■ **Work instructions**
The answer should consist solely of the lines from the first one below through the line containing "All rights reserved.", copied exactly.

■ **Dataset records**
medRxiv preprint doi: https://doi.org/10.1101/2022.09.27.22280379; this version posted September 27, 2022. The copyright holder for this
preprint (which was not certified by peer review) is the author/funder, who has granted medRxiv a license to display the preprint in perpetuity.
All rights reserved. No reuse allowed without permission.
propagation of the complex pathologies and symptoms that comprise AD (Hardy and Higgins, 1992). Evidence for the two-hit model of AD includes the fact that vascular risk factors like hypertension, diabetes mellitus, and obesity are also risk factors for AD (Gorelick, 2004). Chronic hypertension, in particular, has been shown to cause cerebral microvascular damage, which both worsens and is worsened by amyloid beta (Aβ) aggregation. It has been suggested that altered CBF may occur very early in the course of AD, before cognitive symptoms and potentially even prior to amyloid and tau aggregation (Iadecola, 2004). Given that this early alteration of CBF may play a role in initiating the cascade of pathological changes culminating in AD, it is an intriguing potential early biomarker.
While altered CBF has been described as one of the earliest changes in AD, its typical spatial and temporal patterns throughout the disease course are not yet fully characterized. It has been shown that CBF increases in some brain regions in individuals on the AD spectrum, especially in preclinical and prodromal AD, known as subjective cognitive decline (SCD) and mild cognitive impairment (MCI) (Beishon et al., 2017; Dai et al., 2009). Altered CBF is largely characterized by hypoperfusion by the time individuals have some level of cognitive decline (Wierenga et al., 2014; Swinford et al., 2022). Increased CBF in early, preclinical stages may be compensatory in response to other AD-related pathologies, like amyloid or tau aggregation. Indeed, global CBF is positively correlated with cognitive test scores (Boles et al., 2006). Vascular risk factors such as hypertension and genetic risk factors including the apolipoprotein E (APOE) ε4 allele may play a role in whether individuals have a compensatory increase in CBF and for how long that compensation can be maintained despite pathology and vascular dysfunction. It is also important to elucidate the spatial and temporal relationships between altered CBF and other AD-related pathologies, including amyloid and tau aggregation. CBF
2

■ **Result for this task**
medRxiv preprint doi: https://doi.org/10.1101/2022.09.27.22280379; this version posted September 27, 2022. The copyright holder for this
preprint (which was not certified by peer review) is the author/funder, who has granted medRxiv a license to display the preprint in perpetuity.
All rights reserved. No reuse allowed without permission.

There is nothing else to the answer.